Contexts communicate through published events, and each context translates incoming events into its own model:

// In the Fulfillment context
@EventHandler
public void on(OrderPlacedEvent event) {
    // Translate from Ordering context's model to Fulfillment context's model
    FulfillmentOrder fulfillment = new FulfillmentOrder();
    fulfillment.setReference(event.getOrderId());
    fulfillment.setItems(event.getItems().stream()
        .map(item -> new FulfillmentItem(item.getSku(), item.getQuantity()))
        .toList());
    fulfillment.setStatus(FulfillmentStatus.PENDING_PICK);
    fulfillmentRepository.save(fulfillment);
}

The fulfillment context doesn't care about the customer name, payment method, or order total. It needs SKUs, quantities, and a reference ID. The translation at the boundary keeps each context clean and focused.

This translation layer is what DDD calls an "Anti-Corruption Layer." It protects your domain model from being polluted by another context's model. Without it, every context slowly converges into the same bloated model, which defeats the purpose of having separate contexts.

How DDD Maps to Microservice Boundaries

The mapping is straightforward but not 1:1.

One bounded context = one microservice is the default. Each context has its own deployment, its own database, its own team. This gives you independent deployability and clear ownership.

One bounded context = multiple microservices is fine for scaling.
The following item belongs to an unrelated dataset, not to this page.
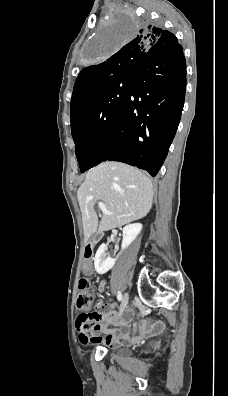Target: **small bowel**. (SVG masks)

If the "Ordering" context has a write-heavy command processing component and a read-heavy query component, split them. But they share the same ubiquitous language and the same team owns both.
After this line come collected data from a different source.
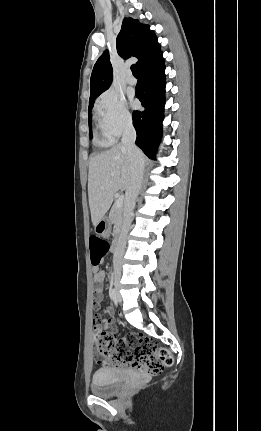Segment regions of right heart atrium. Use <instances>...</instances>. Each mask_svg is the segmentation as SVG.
Instances as JSON below:
<instances>
[{"instance_id":"1","label":"right heart atrium","mask_w":261,"mask_h":431,"mask_svg":"<svg viewBox=\"0 0 261 431\" xmlns=\"http://www.w3.org/2000/svg\"><path fill=\"white\" fill-rule=\"evenodd\" d=\"M95 110L101 128L113 138L119 137L132 125L126 100L115 90L103 92L96 100Z\"/></svg>"}]
</instances>
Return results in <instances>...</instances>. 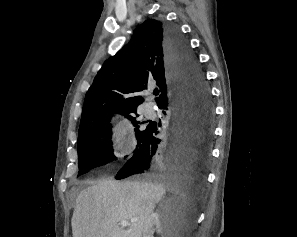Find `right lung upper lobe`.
<instances>
[{
    "label": "right lung upper lobe",
    "instance_id": "right-lung-upper-lobe-1",
    "mask_svg": "<svg viewBox=\"0 0 297 237\" xmlns=\"http://www.w3.org/2000/svg\"><path fill=\"white\" fill-rule=\"evenodd\" d=\"M156 81L160 104L172 88L165 50V23L148 19L139 25L129 44L111 56L97 73L89 88L82 110L79 133L111 118L114 113L136 112L143 102L136 92Z\"/></svg>",
    "mask_w": 297,
    "mask_h": 237
}]
</instances>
Multiple bounded contexts = one microservice is a red flag. If one service handles ordering, fulfillment, and billing, you have a monolith wearing a microservice costume. Either the contexts aren't really separate (merge them intentionally) or you haven't finished decomposing (split them).

The event storming wall gives you the map. The clusters of events and aggregates are your bounded contexts. The events that cross cluster boundaries are your integration events - the contracts between services.

What I Got Wrong

When I first adopted DDD, I made some mistakes that cost time:

Over-designing aggregates. I made aggregates too large, trying to enforce consistency across things that didn't need to be consistent within the same transaction. A Customer aggregate that included their orders, payments, and preferences. It should have been four separate aggregates communicating through events.

Ignoring the ubiquitous language. I used technical names (PaymentProcessingEntity) instead of domain names (Payment). The domain experts couldn't read the code, which meant they couldn't validate the model. The whole point of DDD is shared language.

Premature bounded context splitting. I split contexts too early, before the domain was well understood. This created integration overhead between contexts that should have been one. It's easier to split a monolith than to merge microservices.

Skipping event storming. I tried to identify bounded contexts from code analysis and architecture diagrams. It doesn't work. The knowledge lives in people's heads, not in code. Event storming extracts that knowledge. There's no substitute for getting everyone in a room with sticky notes.

The Bottom Line

DDD and event storming are the most valuable architecture tools I've used - not because they produce clean code (though they help), but because they produce shared understanding. When developers and domain experts agree on what the system does, what the entities are, and where the boundaries lie, everything downstream gets easier. The code, the APIs, the service boundaries, the team structure - they all follow naturally from a well-understood domain model.

The investment is a few days of workshops and some sticky notes. The return is months of avoided miscommunication. That's a trade I'll make every time.